Data items:
________________

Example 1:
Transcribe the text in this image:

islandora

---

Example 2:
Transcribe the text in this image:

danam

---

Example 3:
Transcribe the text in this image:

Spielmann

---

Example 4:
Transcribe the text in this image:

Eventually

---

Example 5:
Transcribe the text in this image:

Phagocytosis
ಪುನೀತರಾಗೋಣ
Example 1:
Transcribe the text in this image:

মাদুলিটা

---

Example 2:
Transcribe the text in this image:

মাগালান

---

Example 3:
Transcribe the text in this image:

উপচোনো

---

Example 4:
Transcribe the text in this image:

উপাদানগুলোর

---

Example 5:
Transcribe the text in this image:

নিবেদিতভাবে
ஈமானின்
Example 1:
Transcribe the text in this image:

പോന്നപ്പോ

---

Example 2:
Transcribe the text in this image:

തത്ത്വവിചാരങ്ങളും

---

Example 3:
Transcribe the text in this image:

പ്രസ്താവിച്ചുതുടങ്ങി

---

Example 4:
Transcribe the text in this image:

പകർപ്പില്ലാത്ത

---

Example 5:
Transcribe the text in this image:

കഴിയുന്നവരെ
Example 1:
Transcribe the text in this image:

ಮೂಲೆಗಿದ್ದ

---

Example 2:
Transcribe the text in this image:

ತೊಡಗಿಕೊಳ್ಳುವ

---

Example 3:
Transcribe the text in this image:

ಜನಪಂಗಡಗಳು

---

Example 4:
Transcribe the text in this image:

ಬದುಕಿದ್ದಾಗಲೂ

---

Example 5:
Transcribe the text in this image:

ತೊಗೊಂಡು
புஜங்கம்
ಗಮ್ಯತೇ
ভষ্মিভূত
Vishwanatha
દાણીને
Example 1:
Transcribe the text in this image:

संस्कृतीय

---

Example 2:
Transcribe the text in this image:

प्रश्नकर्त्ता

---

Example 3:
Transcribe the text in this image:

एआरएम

________________

* [EXERCISE DETAILS]
Could you give the data again, word for word?

* [REPLY]
Example 1:
Transcribe the text in this image:

islandora

---

Example 2:
Transcribe the text in this image:

danam

---

Example 3:
Transcribe the text in this image:

Spielmann

---

Example 4:
Transcribe the text in this image:

Eventually

---

Example 5:
Transcribe the text in this image:

Phagocytosis
ಪುನೀತರಾಗೋಣ
Example 1:
Transcribe the text in this image:

মাদুলিটা

---

Example 2:
Transcribe the text in this image:

মাগালান

---

Example 3:
Transcribe the text in this image:

উপচোনো

---

Example 4:
Transcribe the text in this image:

উপাদানগুলোর

---

Example 5:
Transcribe the text in this image:

নিবেদিতভাবে
ஈமானின்
Example 1:
Transcribe the text in this image:

പോന്നപ്പോ

---

Example 2:
Transcribe the text in this image:

തത്ത്വവിചാരങ്ങളും

---

Example 3:
Transcribe the text in this image:

പ്രസ്താവിച്ചുതുടങ്ങി

---

Example 4:
Transcribe the text in this image:

പകർപ്പില്ലാത്ത

---

Example 5:
Transcribe the text in this image:

കഴിയുന്നവരെ
Example 1:
Transcribe the text in this image:

ಮೂಲೆಗಿದ್ದ

---

Example 2:
Transcribe the text in this image:

ತೊಡಗಿಕೊಳ್ಳುವ

---

Example 3:
Transcribe the text in this image:

ಜನಪಂಗಡಗಳು

---

Example 4:
Transcribe the text in this image:

ಬದುಕಿದ್ದಾಗಲೂ

---

Example 5:
Transcribe the text in this image:

ತೊಗೊಂಡು
புஜங்கம்
ಗಮ್ಯತೇ
ভষ্মিভূত
Vishwanatha
દાણીને
Example 1:
Transcribe the text in this image:

संस्कृतीय

---

Example 2:
Transcribe the text in this image:

प्रश्नकर्त्ता

---

Example 3:
Transcribe the text in this image:

एआरएम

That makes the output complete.